2 . The electrolyte solution of claim 1 , wherein the impurity comprises a form of antimony (Sb), arsenic (As), germanium (Ge), tin (Sn), or a combination thereof.
3 . The electrolyte solution of claim 1 , comprising less than about 50 μg/L of one or more of As, Ge, mercury (Hg), or Sb.
4 . The electrolyte solution of claim 1 , comprising less than about 20 μg/L of a form of any one of Sb, As, Ge, Sn, or a combination thereof.
5 . The electrolyte solution of claim 1 , wherein the redox active electrolyte comprises a metal or metalloid.
6 . The electrolyte solution of claim 5 , wherein the redox active electrolyte comprises a metal ligand coordination compound comprising titanium.
7 . The electrolyte solution of claim 1 , wherein the impurity is a volatile hydride.
8 . The electrolyte solution of claim 7 , wherein the volatile hydride is arsine (AsH 3 ), germane (GeH 4 ), stannane (SnH 4 ), stibine (SbH 3 ), or a combination thereof.

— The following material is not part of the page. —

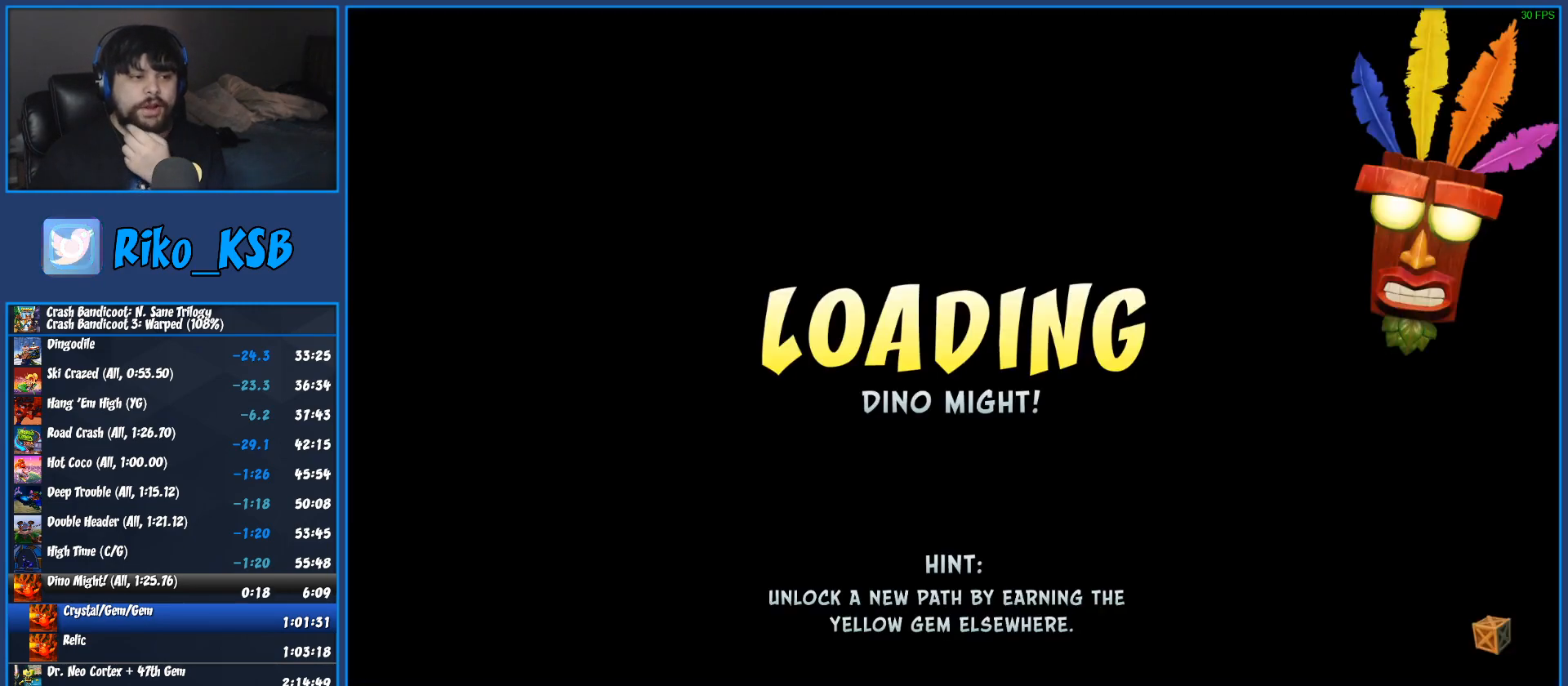
{"buttons": ["TRIANGLE"], "left_stick": "center", "events": [[50, "TRIANGLE", "up"], [117, "TRIANGLE", "down"], [233, "TRIANGLE", "up"], [283, "TRIANGLE", "down"], [400, "TRIANGLE", "up"], [450, "TRIANGLE", "down"]]}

9 . The electrolyte solution of claim 1 , wherein the redox active electrolyte comprises:
(i) a metal ligand coordination compound comprising Al, Ca, Co, Cr, Sr, Cu, Fe, Mg, Mn, Mo, Ni, Pd, Pt, Ru, Sn, Ti, V, Zn, or Zr; (ii) an organic active material; or (iii) a combination of (i) or (ii).
10 . The electrolyte solution of claim 9 , wherein the redox active electrolyte comprises a metal ligand coordination compound comprising Co, Cr, Cu, Fe, Mn, Mo, Ru, Sn, Ti, V, or Zr.
11 . The electrolyte solution of claim 9 , wherein the organic active material is carbon.
12 . The electrolyte solution of claim 9 , wherein the aromatic hydrocarbon is a quinone, hydroquinone, viologen, pyridinium, pyridine, acridinium, or catechol.
13 . An electrochemical cell comprising the electrolyte solution of claim 1 .
14 . A redox flow battery comprising at least one electrochemical cell of claim 9 .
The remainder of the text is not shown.